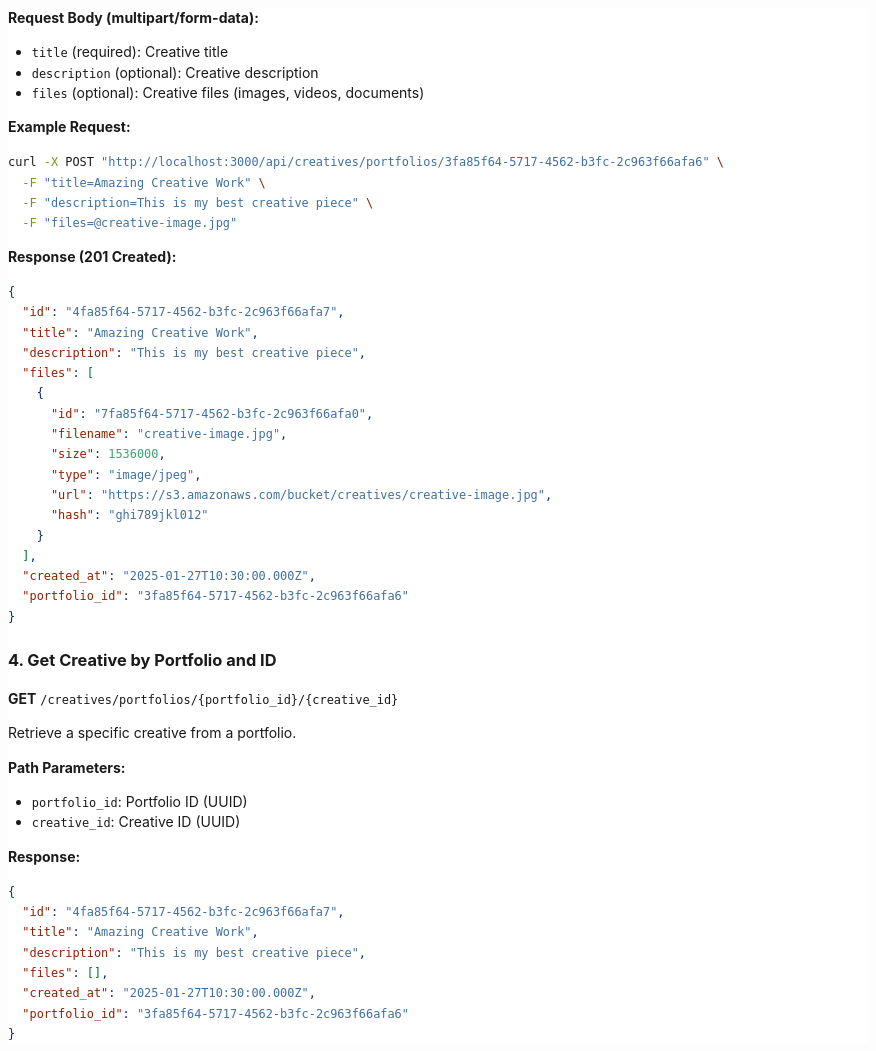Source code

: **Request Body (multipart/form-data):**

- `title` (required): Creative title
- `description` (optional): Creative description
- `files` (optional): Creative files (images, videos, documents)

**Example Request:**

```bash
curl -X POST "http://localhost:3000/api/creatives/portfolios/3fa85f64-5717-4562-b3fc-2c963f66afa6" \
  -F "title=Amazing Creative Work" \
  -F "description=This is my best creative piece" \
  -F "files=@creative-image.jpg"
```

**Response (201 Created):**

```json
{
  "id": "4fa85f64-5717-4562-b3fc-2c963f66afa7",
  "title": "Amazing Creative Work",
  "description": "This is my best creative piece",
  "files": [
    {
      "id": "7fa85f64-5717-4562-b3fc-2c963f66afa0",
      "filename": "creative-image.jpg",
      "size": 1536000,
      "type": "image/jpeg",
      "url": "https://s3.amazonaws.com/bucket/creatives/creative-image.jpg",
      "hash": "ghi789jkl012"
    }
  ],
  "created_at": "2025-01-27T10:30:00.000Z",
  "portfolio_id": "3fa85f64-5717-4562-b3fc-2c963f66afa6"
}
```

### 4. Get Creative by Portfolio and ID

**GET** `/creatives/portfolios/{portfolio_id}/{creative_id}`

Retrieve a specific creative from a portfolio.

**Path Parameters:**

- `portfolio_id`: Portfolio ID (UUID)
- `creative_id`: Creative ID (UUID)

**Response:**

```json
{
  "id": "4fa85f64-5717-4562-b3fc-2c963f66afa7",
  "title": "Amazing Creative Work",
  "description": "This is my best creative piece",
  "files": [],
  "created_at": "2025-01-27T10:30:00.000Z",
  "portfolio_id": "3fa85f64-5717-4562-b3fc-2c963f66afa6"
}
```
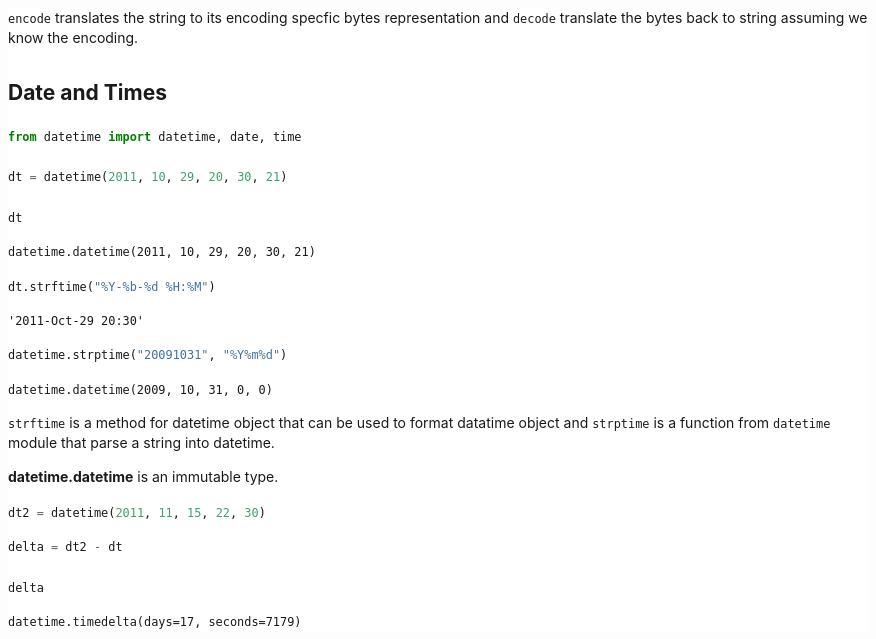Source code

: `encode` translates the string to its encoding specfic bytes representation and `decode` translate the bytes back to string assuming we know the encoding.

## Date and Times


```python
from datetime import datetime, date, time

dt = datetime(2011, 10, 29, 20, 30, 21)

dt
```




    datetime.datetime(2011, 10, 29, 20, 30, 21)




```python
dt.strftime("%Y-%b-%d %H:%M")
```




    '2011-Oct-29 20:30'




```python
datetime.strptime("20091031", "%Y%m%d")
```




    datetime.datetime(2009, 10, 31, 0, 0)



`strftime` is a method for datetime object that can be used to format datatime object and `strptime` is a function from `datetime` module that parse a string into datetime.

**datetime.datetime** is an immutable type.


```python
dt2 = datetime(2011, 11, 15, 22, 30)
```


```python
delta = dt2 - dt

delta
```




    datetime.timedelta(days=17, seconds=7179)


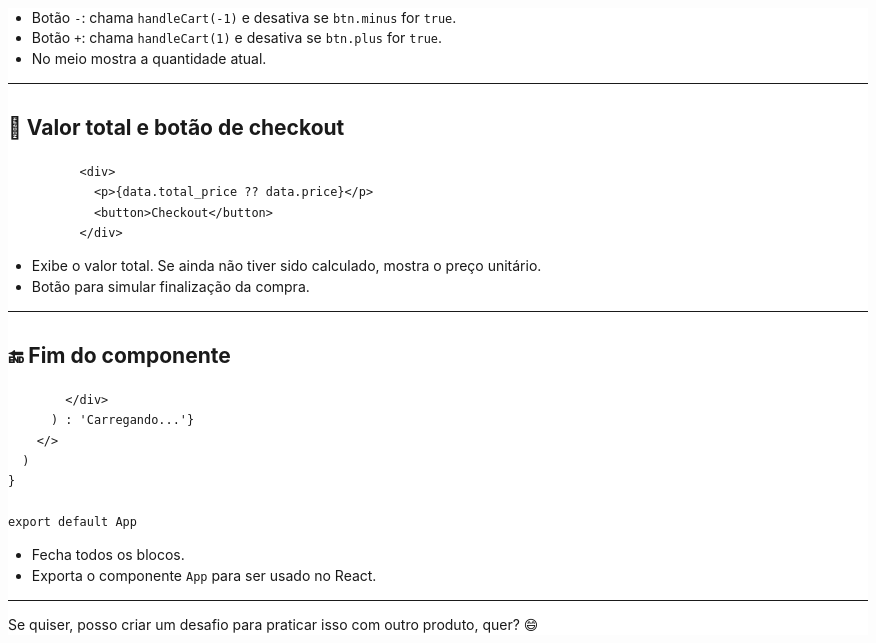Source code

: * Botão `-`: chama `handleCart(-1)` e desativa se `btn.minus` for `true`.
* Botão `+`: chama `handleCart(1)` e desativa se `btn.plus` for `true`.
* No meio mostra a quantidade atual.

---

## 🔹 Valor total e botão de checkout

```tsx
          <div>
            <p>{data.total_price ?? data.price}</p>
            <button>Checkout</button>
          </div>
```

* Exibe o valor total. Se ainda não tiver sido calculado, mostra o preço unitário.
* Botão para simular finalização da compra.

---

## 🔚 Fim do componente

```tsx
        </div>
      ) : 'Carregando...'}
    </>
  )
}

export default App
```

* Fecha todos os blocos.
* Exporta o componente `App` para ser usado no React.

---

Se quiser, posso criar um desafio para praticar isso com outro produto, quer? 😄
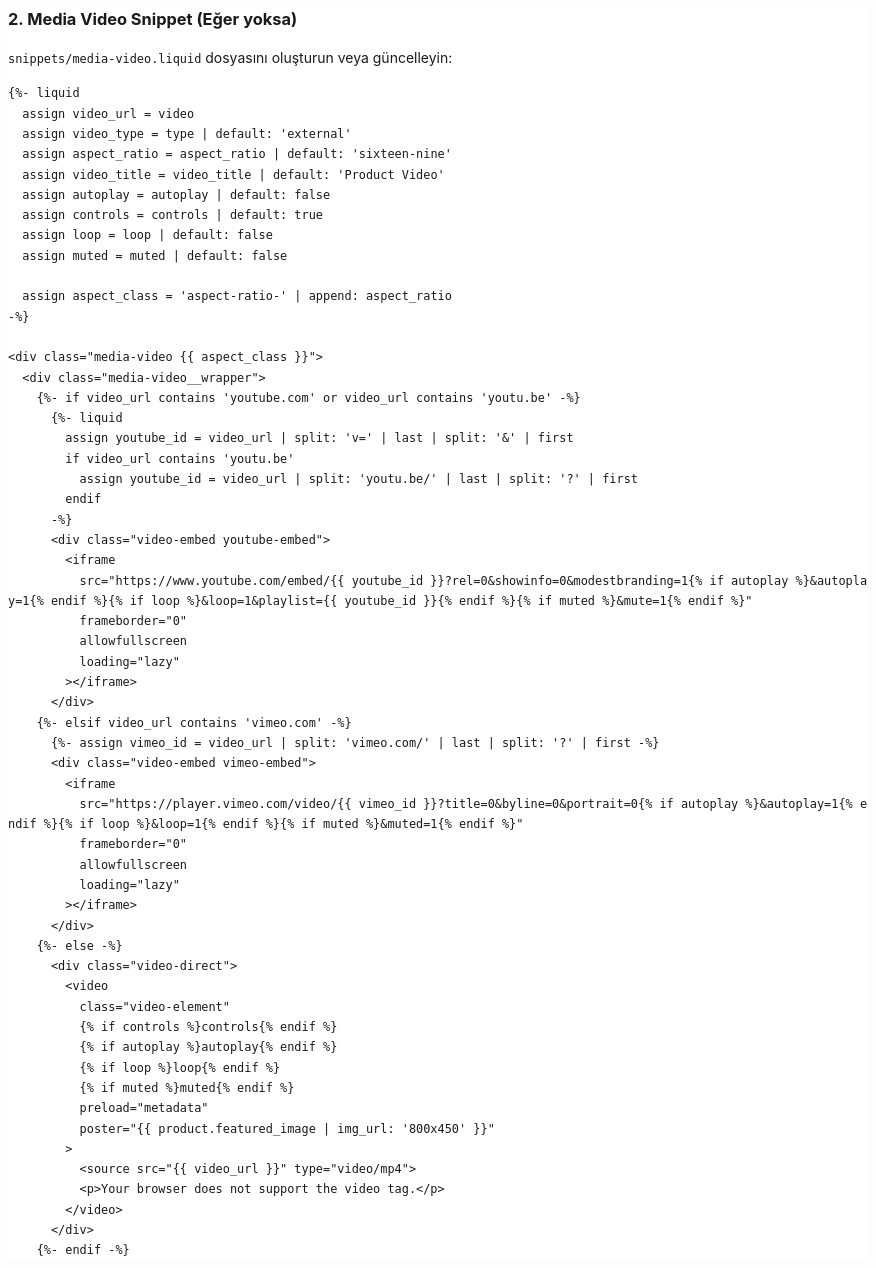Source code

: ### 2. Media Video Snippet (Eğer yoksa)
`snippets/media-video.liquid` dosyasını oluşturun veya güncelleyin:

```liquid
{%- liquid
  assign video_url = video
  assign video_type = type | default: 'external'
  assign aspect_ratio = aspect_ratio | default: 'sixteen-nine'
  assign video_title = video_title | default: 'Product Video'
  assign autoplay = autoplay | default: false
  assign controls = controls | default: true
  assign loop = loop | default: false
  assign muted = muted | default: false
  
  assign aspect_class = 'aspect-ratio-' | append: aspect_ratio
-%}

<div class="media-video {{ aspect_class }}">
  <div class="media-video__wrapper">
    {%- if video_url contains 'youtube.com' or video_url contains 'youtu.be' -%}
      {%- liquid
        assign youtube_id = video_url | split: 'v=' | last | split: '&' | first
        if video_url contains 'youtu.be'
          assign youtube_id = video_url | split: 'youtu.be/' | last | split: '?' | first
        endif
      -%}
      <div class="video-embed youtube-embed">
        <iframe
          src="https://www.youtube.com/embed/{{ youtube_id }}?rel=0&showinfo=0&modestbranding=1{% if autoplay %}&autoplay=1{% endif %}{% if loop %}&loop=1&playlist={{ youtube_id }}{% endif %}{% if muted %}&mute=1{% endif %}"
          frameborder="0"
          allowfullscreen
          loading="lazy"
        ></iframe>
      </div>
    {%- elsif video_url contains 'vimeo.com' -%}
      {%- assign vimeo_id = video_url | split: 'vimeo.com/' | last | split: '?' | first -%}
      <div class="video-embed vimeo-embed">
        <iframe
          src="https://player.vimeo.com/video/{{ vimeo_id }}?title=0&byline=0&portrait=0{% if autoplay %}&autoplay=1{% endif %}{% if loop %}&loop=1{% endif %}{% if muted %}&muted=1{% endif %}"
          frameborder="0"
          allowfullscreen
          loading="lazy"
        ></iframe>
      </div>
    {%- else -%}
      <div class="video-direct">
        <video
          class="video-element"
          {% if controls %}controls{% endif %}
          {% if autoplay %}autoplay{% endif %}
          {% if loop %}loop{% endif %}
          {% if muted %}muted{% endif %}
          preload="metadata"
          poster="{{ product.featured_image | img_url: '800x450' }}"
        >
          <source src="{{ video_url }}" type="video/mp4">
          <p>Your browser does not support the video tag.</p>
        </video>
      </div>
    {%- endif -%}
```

_Instructions for the task:_ Search the data above for lines holding "default" and copy each of them.

_Answer for this exercise:_
export default App
  assign video_type = type | default: 'external'
  assign aspect_ratio = aspect_ratio | default: 'sixteen-nine'
  assign video_title = video_title | default: 'Product Video'
  assign autoplay = autoplay | default: false
  assign controls = controls | default: true
  assign loop = loop | default: false
  assign muted = muted | default: false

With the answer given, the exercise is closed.